I'm guessing the former is probably the best case for you.
It depends on how frequently the method will fail. In general, errors in .Net should be communicated with an Exception. The case where that rule doesn't hold is when the error condidition is frequent, and the performance impact of throwing and exception is too high.
For Database type work I think an Exception is best.
I'd restate it like this.
public static List<Poll> GetPolls()
{
...
}
It should probably be throwing an exception (the errorMessage) if it fails to retrieve the polls, plus this allows for method chaining which is less cumbersome than dealing with out parameters.
If you run FxCop, you'll want to change List to IList to keep it happy.
I think its fine. I would prefer though:
enum FailureReasons {}
public static IEnumerable<Poll> TryGetPolls(out FailureReasons reason)
So the error strings don't live in the data-access code...
C# Methods should really only do one thing. You're trying to do three things with that method. I would do as others have suggested and throw an exception if there is an error. Another option would be to create extension methods for your List object.
e.g. in a public static class:
public static List<Poll> Fill( this List<Poll> polls) {
// code to retrieve polls
}
Then, to call this, you would do something like:
List<Poll> polls = new List<Poll>().Fill();
if(polls != null)
{
// no errors occur
}
edit: i just made this up. you may or may not need the new operator in List<Poll>().Fill()
Please state your assumptions, constraints, desires/goals, and reasoning; we're having to guess and/or read your mind to know what your intentions are.
assuming that you want your function to
create the polls list object
suppress all exceptions
indicate success with a boolean
and provide an optional error message on failure
then the above signature is fine (though swallowing all possible exceptions is not a good practice).

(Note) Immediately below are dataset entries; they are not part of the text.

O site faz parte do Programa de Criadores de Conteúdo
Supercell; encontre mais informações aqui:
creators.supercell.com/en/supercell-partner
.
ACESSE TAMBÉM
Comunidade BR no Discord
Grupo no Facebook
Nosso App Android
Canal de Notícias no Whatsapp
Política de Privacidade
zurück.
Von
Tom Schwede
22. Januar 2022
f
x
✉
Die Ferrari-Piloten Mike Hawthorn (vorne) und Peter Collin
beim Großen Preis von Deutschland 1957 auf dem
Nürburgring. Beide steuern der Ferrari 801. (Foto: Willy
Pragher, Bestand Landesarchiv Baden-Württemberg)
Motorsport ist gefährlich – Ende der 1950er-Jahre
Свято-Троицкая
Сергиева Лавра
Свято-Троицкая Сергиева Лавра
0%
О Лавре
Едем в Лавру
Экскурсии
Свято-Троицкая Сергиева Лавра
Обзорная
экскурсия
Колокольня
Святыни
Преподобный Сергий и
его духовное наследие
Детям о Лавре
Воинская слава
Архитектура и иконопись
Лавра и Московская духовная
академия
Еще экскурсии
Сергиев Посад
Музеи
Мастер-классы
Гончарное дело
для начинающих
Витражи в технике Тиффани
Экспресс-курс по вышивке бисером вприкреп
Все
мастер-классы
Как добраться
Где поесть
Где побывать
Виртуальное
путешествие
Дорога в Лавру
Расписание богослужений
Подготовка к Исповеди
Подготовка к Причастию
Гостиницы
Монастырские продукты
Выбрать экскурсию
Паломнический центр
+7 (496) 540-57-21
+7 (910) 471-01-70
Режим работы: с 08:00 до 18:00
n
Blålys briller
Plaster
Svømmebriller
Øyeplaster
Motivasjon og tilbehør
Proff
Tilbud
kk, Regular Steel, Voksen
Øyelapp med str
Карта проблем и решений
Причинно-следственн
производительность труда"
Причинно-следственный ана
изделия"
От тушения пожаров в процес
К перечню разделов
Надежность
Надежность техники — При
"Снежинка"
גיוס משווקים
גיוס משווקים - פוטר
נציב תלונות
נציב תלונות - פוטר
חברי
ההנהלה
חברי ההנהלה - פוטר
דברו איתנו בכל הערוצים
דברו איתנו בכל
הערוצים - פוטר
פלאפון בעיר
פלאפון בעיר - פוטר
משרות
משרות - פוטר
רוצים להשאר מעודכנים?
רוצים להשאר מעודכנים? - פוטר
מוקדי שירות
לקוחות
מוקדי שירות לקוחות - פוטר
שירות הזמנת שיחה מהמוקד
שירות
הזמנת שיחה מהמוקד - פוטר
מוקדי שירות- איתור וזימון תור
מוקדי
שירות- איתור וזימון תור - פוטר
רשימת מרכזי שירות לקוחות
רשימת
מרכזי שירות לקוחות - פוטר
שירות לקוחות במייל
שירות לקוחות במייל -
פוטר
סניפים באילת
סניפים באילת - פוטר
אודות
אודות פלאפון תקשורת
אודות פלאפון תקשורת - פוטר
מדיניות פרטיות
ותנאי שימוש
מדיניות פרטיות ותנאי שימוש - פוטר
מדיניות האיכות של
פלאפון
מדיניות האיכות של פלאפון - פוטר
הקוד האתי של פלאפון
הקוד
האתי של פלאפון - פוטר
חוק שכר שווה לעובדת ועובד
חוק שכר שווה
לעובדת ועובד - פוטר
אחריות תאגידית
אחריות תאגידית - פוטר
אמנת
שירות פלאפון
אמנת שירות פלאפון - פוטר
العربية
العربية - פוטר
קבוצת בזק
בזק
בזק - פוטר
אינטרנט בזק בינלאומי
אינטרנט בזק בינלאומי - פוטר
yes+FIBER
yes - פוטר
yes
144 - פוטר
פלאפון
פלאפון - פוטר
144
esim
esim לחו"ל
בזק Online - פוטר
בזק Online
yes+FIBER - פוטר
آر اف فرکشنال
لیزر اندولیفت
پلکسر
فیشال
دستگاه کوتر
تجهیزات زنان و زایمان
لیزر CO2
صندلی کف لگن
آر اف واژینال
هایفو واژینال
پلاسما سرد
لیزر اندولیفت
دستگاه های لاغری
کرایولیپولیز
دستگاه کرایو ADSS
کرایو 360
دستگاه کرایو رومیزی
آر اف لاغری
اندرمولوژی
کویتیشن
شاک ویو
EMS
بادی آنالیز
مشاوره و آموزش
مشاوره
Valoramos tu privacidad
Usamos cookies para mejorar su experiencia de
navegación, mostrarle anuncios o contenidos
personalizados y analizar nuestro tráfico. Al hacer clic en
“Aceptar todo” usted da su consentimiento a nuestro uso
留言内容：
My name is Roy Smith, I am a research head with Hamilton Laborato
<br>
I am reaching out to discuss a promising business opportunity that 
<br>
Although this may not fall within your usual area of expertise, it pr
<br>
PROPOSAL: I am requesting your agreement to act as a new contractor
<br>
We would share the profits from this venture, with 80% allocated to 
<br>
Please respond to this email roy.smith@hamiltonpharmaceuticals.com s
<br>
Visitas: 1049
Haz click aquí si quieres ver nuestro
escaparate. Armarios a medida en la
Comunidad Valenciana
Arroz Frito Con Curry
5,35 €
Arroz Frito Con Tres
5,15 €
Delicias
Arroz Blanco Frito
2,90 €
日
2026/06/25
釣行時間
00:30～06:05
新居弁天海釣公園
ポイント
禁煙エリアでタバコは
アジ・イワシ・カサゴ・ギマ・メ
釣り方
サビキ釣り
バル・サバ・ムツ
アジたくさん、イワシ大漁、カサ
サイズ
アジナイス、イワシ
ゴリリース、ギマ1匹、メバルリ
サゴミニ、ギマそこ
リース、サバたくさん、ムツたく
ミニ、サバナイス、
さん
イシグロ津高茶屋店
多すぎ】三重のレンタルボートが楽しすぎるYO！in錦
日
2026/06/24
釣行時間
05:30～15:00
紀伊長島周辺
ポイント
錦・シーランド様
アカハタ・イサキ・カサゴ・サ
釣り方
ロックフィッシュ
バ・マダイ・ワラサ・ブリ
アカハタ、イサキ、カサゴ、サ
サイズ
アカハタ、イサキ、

As a general coding style, it has some potential problems, as others have mentioned.
There is also this pattern, as seen in many Win32 functions.
public static bool GetPolls(out List<Poll> polls)
if(!PollStuff.GetPolls(out myPolls))
string errorMessage = PollStuff.GetLastError();
But IMO it's horrible.
I would go for something exception based unless this method has to run 65times per second in a 3d game physics engine or someting.
Did I miss something here? The question asker seems to want to know how to clean up resources if the method fails.
public static IList<Poll> GetPolls()
{
try
{
}
finally
{
// check that the connection happened before exception was thrown
// dispose if necessary
// the exception will still be presented to the caller
// and the program has been set back into a stable state
}
}
On a design side note, I'd consider pushing this method into a repository class so you have some sort of context with which to understand the method. The entire application, presumably, is not responsible for storing and getting Polls: that should be the responsibility of a data store.